Mis zapatos traquetean sobre el suelo de un modo casi indecente, contrastando con el silencio fúnebre del pabellón. Lo primero que me alivia es ver que mi hermano sigue vivo. Y está mejor; la presión de la muerte parece haberse aflojado un poquitín. Ahora, mientras me arrimo a su cama, veo que tiene los ojos abiertos. Al principio pensé que eran los míos que me engañaban, pero no, me mira directamente, observándome de una forma casi astuta, cómplice. Sigue estando conectado a tubos que salen y entran de él, y no puede hablar por la mascarilla que lleva adherida a la cara con cinta, pero me guiña el ojo y su mirada rebosa fuerza, esperanza y una vitalidad que no le había visto en mucho tiempo.

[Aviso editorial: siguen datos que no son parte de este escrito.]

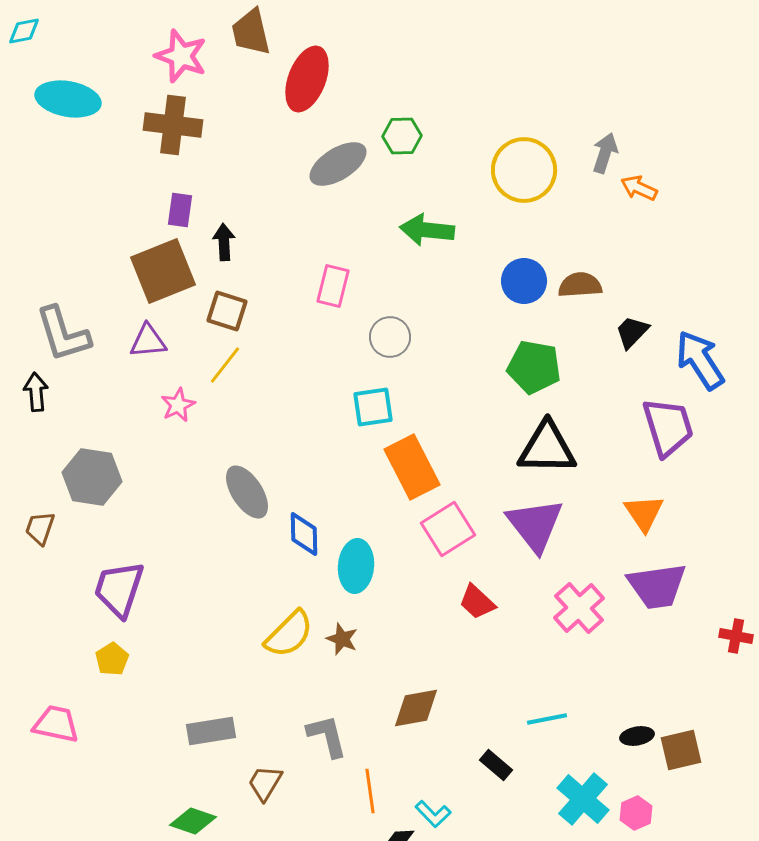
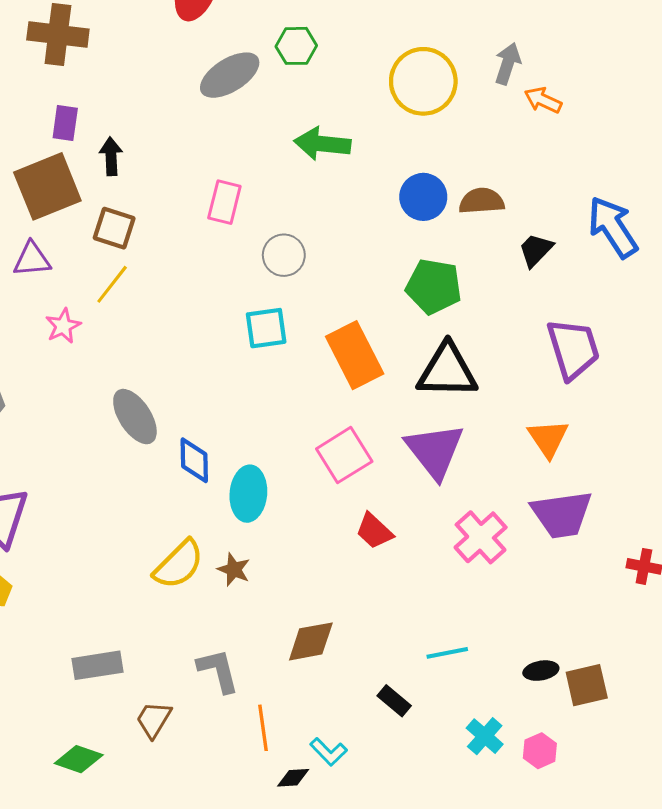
blue arrow: (700, 360) -> (613, 227), moved
orange rectangle: (412, 467) -> (355, 355), moved
cyan cross: (583, 799) -> (485, 736), size x0.7

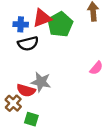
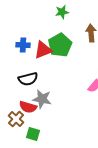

Encuentro su mano bajo la ropa de cama y se la aprieto. Él aprieta a su vez la mía. ¡Sí, aprieta con fuerza! Quizá me esté aferrando a un clavo ardiendo, pero… ¡no es el apretón de manos de alguien que se esté muriendo! Ahora sonrío, sin fijarme en las lágrimas que tengo en los ojos hasta que empiezan a rodarme por las mejillas. Le sonrío de oreja a oreja y, aclarándome la garganta, le digo: «Hola, Bri. Bienvenido a casa».